Excerpted records section start
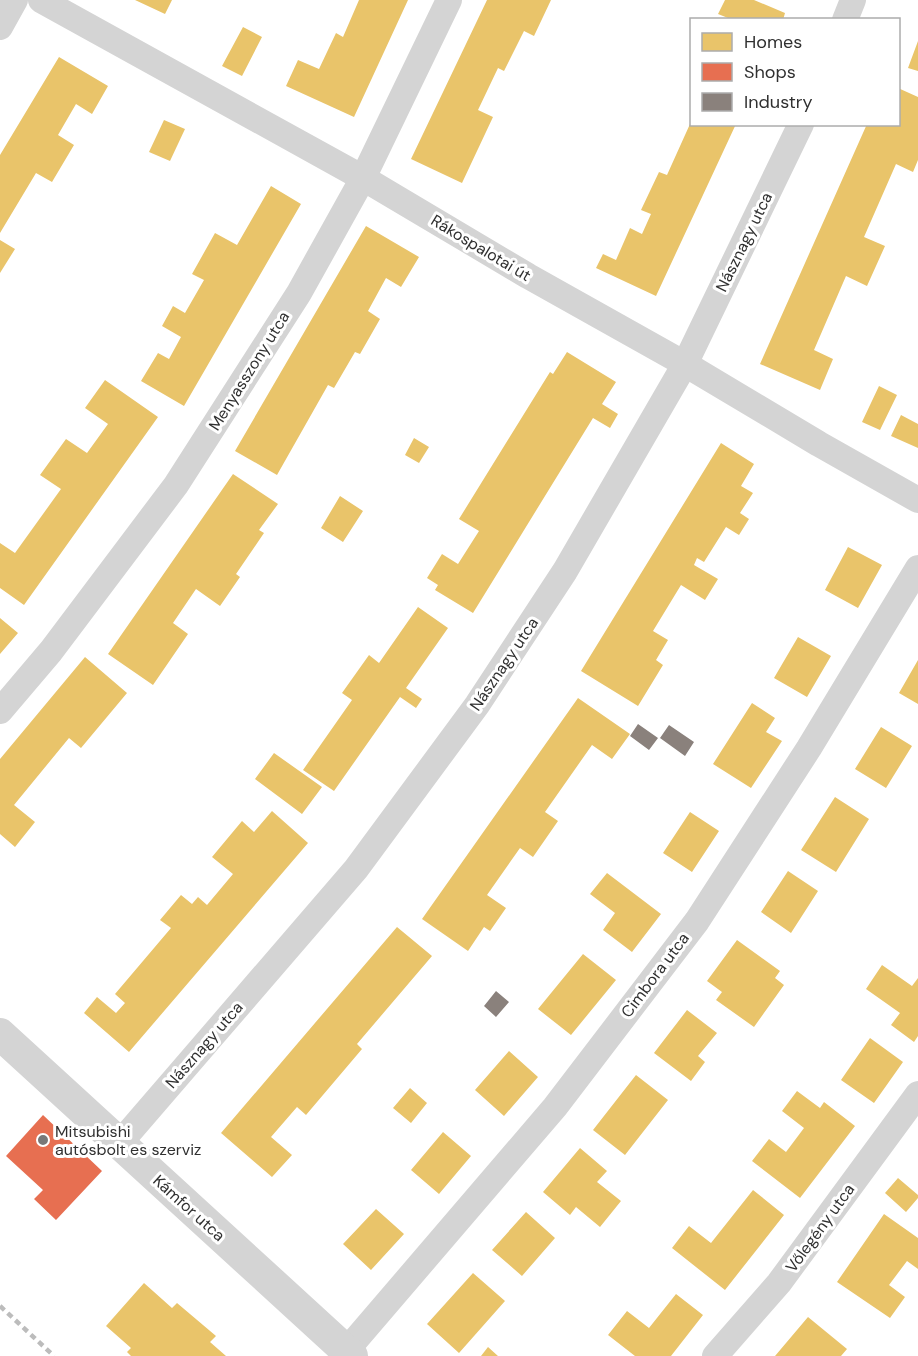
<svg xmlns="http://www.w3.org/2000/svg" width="918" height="1356" font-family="'DM Sans',sans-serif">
	<rect width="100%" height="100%" fill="#fff"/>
	<path fill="#e9c46a" d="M135 0H172L165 14Z
		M359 0H408L354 117 286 86 298 60 319 69 336 33 343 37Z
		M487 0H551L534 36 524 31 504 71 498 68 478 110 493 117 462 183 411 159Z
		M725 0H754L785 13 783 20H728V18L718 14Z
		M243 27 262 37 242 76 222 66Z
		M918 41V71L908 68Z
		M59 57 108 86 92 114 76 104 58 135 74 145 52 182 36 173 0 233V155Z
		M898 88 918 97V160L913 172 896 164 864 237 885 246 867 286 846 276 814 350 833 359 820 390 760 364 867 124H898Z
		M164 120 185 129 170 161 149 152Z
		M690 124H736L656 296 596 268 603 254 616 260 630 228 642 234 651 214 641 210 659 172 667 175Z
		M271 186 301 204 184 406 141 381 158 353 169 359 181 337 162 326 173 306 185 313 204 280 192 274 215 233 237 245Z
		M366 226 419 257 401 287 386 278 368 311 380 319 360 354 355 352 334 388 328 385 277 475 235 451Z
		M0 240 15 249 0 273Z
		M567 352 616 382 602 404 618 414 610 428 593 418 473 613 435 590 438 585 427 578 442 554 458 564 479 531 459 519 550 372 553 374Z
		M105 380 158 417 24 605 0 588V543L15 553 61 489 40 475 66 439 87 453 108 424 85 408Z
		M879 386 897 395 880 430 862 422Z
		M901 415 918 424V448L891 436Z
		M414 438 429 447 419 463 405 455Z
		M721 443 754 464 741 486 753 493 740 513 749 519 739 535 726 527 704 562 697 558 694 565 718 579 705 600 681 585 653 631 668 640 656 660 663 665 638 706 581 671Z
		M233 474 278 504 259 530 264 533 236 574 240 577 220 606 196 589 173 623 188 634 153 685 108 654Z
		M340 496 363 511 343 542 321 528Z
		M848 547 882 565 858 608 825 590Z
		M418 607 448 628 406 688 422 699 416 708 400 697 334 791 303 770 352 700 342 693 369 655 379 663Z
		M0 618 18 633 0 654Z
		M798 637 831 656 807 697 774 678Z
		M85 657 127 693 81 748 69 738 14 805 35 822 15 847 0 834V759Z
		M918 660V704L899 693Z
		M578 698 630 734 612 759 592 745 545 812 558 821 533 857 520 848 487 895 506 908 490 931 484 927 468 951 422 919Z
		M752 703 775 718 766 732 782 741 751 788 713 764Z
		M881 727 912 746 886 788 855 769Z
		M274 753 322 787 302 814 255 779Z
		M835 797 869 819 836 872 801 850Z
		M272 811 308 843 129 1052 84 1013 97 997 116 1013 125 1003 115 994 171 928 160 920 181 895 192 904 198 897 207 905 233 874 212 857 242 821 254 832Z
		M690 812 719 831 692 872 663 853Z
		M788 871 818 891 791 933 761 912Z
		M607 873 661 914 632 952 603 930 615 913 590 894Z
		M397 927 432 956 357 1044 362 1049 306 1115 297 1107 271 1137 292 1155 272 1177 221 1133Z
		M737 940 780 971 775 978 784 985 754 1027 716 1000 722 992 707 981Z
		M583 954 616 980 571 1035 538 1009Z
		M882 965 912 986 918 978V1036L914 1042 891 1025 900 1013 866 989Z
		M687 1010 717 1033 698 1056 705 1062 691 1081 654 1053Z
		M870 1038 903 1062 874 1103 841 1080Z
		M509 1051 538 1077 504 1116 475 1090Z
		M636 1075 668 1100 625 1155 593 1130Z
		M410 1088 427 1103 411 1123 393 1108Z
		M797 1091 820 1108 824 1102 855 1126 800 1198 752 1161 769 1139 786 1152 804 1128 782 1111Z
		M443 1132 471 1156 439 1194 411 1170Z
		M580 1148 607 1171 597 1182 621 1201 600 1227 576 1207 570 1215 543 1192Z
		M898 1178 918 1195V1198L906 1212 885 1193Z
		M753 1190 784 1215 725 1290 672 1248 689 1226 711 1243Z
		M376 1209 404 1234 371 1270 343 1244Z
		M526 1212 555 1238 522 1276 492 1250Z
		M884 1214 918 1238V1269L907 1261 889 1285 905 1297 890 1318 837 1282Z
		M473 1273 505 1301 459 1353 427 1324Z
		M144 1283 172 1308 177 1303 216 1336 210 1342 226 1356H131L127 1352 131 1348 106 1326Z
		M676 1294 703 1315 671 1356H635L608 1335 627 1311 649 1328Z
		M808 1317 847 1349 841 1356H775Z
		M488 1347 498 1356H481Z"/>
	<path fill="#e76f51" d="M43 1115 102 1171 56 1220 34 1199 43 1190 6 1156Z"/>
	<path fill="#8a817c" d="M638 724 658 738 649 750 630 736Z
		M669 725 694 742 685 756 660 738Z
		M496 991 509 1002 496 1017 484 1006Z"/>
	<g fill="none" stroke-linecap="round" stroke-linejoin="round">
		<path stroke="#d4d4d4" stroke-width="26" d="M41 0 363 178 528 276 685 364 819 444 918 500
			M845 20 853 0
			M0 27 15 0
			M0 711 51 651 176 485 299 293 363 178 449 0
			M119 1144 356 869 477 705 565 571 685 364 801 124
			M346 1351 555 1107 697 921 809 748 918 568
			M715 1356 779 1283 918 1094"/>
		<path stroke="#d4d4d4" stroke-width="32" d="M0 1034 352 1356"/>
		<path stroke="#bcbcbc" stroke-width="4.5" stroke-dasharray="6 4.5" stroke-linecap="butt" d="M0 1306 54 1356"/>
	</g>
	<circle fill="#787878" stroke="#fff" stroke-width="2" cx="43" cy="1140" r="6"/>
	<g text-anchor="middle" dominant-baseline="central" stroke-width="6" stroke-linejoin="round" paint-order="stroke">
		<g font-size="16" fill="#303030" stroke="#fff">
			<text transform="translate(744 242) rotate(-64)">Násznagy utca</text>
			<text transform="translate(481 248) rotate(31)">Rákospalotai út</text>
			<text transform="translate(249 371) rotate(-58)">Menyasszony utca</text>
			<text transform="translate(504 664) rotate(-56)">Násznagy utca</text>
			<text transform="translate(655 975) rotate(-53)">Cimbora utca</text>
			<text transform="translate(204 1045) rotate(-49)">Násznagy utca</text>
			<text transform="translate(189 1208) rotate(42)">Kámfor utca</text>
			<text transform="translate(820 1228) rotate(-54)">Vőlegény utca</text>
		</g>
		<g font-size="16" fill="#303030" stroke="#fff" text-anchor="start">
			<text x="55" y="1131">Mitsubishi<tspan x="55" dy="18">autósbolt es szerviz</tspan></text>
		</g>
	</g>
	<rect x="690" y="18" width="210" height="108" fill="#ffffff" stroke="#acacac" stroke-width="1.5"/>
	<rect x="702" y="33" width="30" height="18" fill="#e9c46a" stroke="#acacac" stroke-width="1.5"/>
	<text x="744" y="48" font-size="18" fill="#303030">Homes</text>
	<rect x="702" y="63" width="30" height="18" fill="#e76f51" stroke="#acacac" stroke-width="1.5"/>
	<text x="744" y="78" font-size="18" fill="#303030">Shops</text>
	<rect x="702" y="93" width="30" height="18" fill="#8a817c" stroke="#acacac" stroke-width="1.5"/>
	<text x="744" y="108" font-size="18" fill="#303030">Industry</text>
</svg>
Excerpted records section end
If an entry contains a picture, leave it out and repeat the rest exactly.

<svg xmlns="http://www.w3.org/2000/svg" width="918" height="1356" font-family="'DM Sans',sans-serif">
	<rect width="100%" height="100%" fill="#fff"/>
	<path fill="#e9c46a" d="M135 0H172L165 14Z
		M359 0H408L354 117 286 86 298 60 319 69 336 33 343 37Z
		M487 0H551L534 36 524 31 504 71 498 68 478 110 493 117 462 183 411 159Z
		M725 0H754L785 13 783 20H728V18L718 14Z
		M243 27 262 37 242 76 222 66Z
		M918 41V71L908 68Z
		M59 57 108 86 92 114 76 104 58 135 74 145 52 182 36 173 0 233V155Z
		M898 88 918 97V160L913 172 896 164 864 237 885 246 867 286 846 276 814 350 833 359 820 390 760 364 867 124H898Z
		M164 120 185 129 170 161 149 152Z
		M690 124H736L656 296 596 268 603 254 616 260 630 228 642 234 651 214 641 210 659 172 667 175Z
		M271 186 301 204 184 406 141 381 158 353 169 359 181 337 162 326 173 306 185 313 204 280 192 274 215 233 237 245Z
		M366 226 419 257 401 287 386 278 368 311 380 319 360 354 355 352 334 388 328 385 277 475 235 451Z
		M0 240 15 249 0 273Z
		M567 352 616 382 602 404 618 414 610 428 593 418 473 613 435 590 438 585 427 578 442 554 458 564 479 531 459 519 550 372 553 374Z
		M105 380 158 417 24 605 0 588V543L15 553 61 489 40 475 66 439 87 453 108 424 85 408Z
		M879 386 897 395 880 430 862 422Z
		M901 415 918 424V448L891 436Z
		M414 438 429 447 419 463 405 455Z
		M721 443 754 464 741 486 753 493 740 513 749 519 739 535 726 527 704 562 697 558 694 565 718 579 705 600 681 585 653 631 668 640 656 660 663 665 638 706 581 671Z
		M233 474 278 504 259 530 264 533 236 574 240 577 220 606 196 589 173 623 188 634 153 685 108 654Z
		M340 496 363 511 343 542 321 528Z
		M848 547 882 565 858 608 825 590Z
		M418 607 448 628 406 688 422 699 416 708 400 697 334 791 303 770 352 700 342 693 369 655 379 663Z
		M0 618 18 633 0 654Z
		M798 637 831 656 807 697 774 678Z
		M85 657 127 693 81 748 69 738 14 805 35 822 15 847 0 834V759Z
		M918 660V704L899 693Z
		M578 698 630 734 612 759 592 745 545 812 558 821 533 857 520 848 487 895 506 908 490 931 484 927 468 951 422 919Z
		M752 703 775 718 766 732 782 741 751 788 713 764Z
		M881 727 912 746 886 788 855 769Z
		M274 753 322 787 302 814 255 779Z
		M835 797 869 819 836 872 801 850Z
		M272 811 308 843 129 1052 84 1013 97 997 116 1013 125 1003 115 994 171 928 160 920 181 895 192 904 198 897 207 905 233 874 212 857 242 821 254 832Z
		M690 812 719 831 692 872 663 853Z
		M788 871 818 891 791 933 761 912Z
		M607 873 661 914 632 952 603 930 615 913 590 894Z
		M397 927 432 956 357 1044 362 1049 306 1115 297 1107 271 1137 292 1155 272 1177 221 1133Z
		M737 940 780 971 775 978 784 985 754 1027 716 1000 722 992 707 981Z
		M583 954 616 980 571 1035 538 1009Z
		M882 965 912 986 918 978V1036L914 1042 891 1025 900 1013 866 989Z
		M687 1010 717 1033 698 1056 705 1062 691 1081 654 1053Z
		M870 1038 903 1062 874 1103 841 1080Z
		M509 1051 538 1077 504 1116 475 1090Z
		M636 1075 668 1100 625 1155 593 1130Z
		M410 1088 427 1103 411 1123 393 1108Z
		M797 1091 820 1108 824 1102 855 1126 800 1198 752 1161 769 1139 786 1152 804 1128 782 1111Z
		M443 1132 471 1156 439 1194 411 1170Z
		M580 1148 607 1171 597 1182 621 1201 600 1227 576 1207 570 1215 543 1192Z
		M898 1178 918 1195V1198L906 1212 885 1193Z
		M753 1190 784 1215 725 1290 672 1248 689 1226 711 1243Z
		M376 1209 404 1234 371 1270 343 1244Z
		M526 1212 555 1238 522 1276 492 1250Z
		M884 1214 918 1238V1269L907 1261 889 1285 905 1297 890 1318 837 1282Z
		M473 1273 505 1301 459 1353 427 1324Z
		M144 1283 172 1308 177 1303 216 1336 210 1342 226 1356H131L127 1352 131 1348 106 1326Z
		M676 1294 703 1315 671 1356H635L608 1335 627 1311 649 1328Z
		M808 1317 847 1349 841 1356H775Z
		M488 1347 498 1356H481Z"/>
	<path fill="#e76f51" d="M43 1115 102 1171 56 1220 34 1199 43 1190 6 1156Z"/>
	<path fill="#8a817c" d="M638 724 658 738 649 750 630 736Z
		M669 725 694 742 685 756 660 738Z
		M496 991 509 1002 496 1017 484 1006Z"/>
	<g fill="none" stroke-linecap="round" stroke-linejoin="round">
		<path stroke="#d4d4d4" stroke-width="26" d="M41 0 363 178 528 276 685 364 819 444 918 500
			M845 20 853 0
			M0 27 15 0
			M0 711 51 651 176 485 299 293 363 178 449 0
			M119 1144 356 869 477 705 565 571 685 364 801 124
			M346 1351 555 1107 697 921 809 748 918 568
			M715 1356 779 1283 918 1094"/>
		<path stroke="#d4d4d4" stroke-width="32" d="M0 1034 352 1356"/>
		<path stroke="#bcbcbc" stroke-width="4.5" stroke-dasharray="6 4.5" stroke-linecap="butt" d="M0 1306 54 1356"/>
	</g>
	<circle fill="#787878" stroke="#fff" stroke-width="2" cx="43" cy="1140" r="6"/>
	<g text-anchor="middle" dominant-baseline="central" stroke-width="6" stroke-linejoin="round" paint-order="stroke">
		<g font-size="16" fill="#303030" stroke="#fff">
			<text transform="translate(744 242) rotate(-64)">Násznagy utca</text>
			<text transform="translate(481 248) rotate(31)">Rákospalotai út</text>
			<text transform="translate(249 371) rotate(-58)">Menyasszony utca</text>
			<text transform="translate(504 664) rotate(-56)">Násznagy utca</text>
			<text transform="translate(655 975) rotate(-53)">Cimbora utca</text>
			<text transform="translate(204 1045) rotate(-49)">Násznagy utca</text>
			<text transform="translate(189 1208) rotate(42)">Kámfor utca</text>
			<text transform="translate(820 1228) rotate(-54)">Vőlegény utca</text>
		</g>
		<g font-size="16" fill="#303030" stroke="#fff" text-anchor="start">
			<text x="55" y="1131">Mitsubishi<tspan x="55" dy="18">autósbolt es szerviz</tspan></text>
		</g>
	</g>
	<rect x="690" y="18" width="210" height="108" fill="#ffffff" stroke="#acacac" stroke-width="1.5"/>
	<rect x="702" y="33" width="30" height="18" fill="#e9c46a" stroke="#acacac" stroke-width="1.5"/>
	<text x="744" y="48" font-size="18" fill="#303030">Homes</text>
	<rect x="702" y="63" width="30" height="18" fill="#e76f51" stroke="#acacac" stroke-width="1.5"/>
	<text x="744" y="78" font-size="18" fill="#303030">Shops</text>
	<rect x="702" y="93" width="30" height="18" fill="#8a817c" stroke="#acacac" stroke-width="1.5"/>
	<text x="744" y="108" font-size="18" fill="#303030">Industry</text>
</svg>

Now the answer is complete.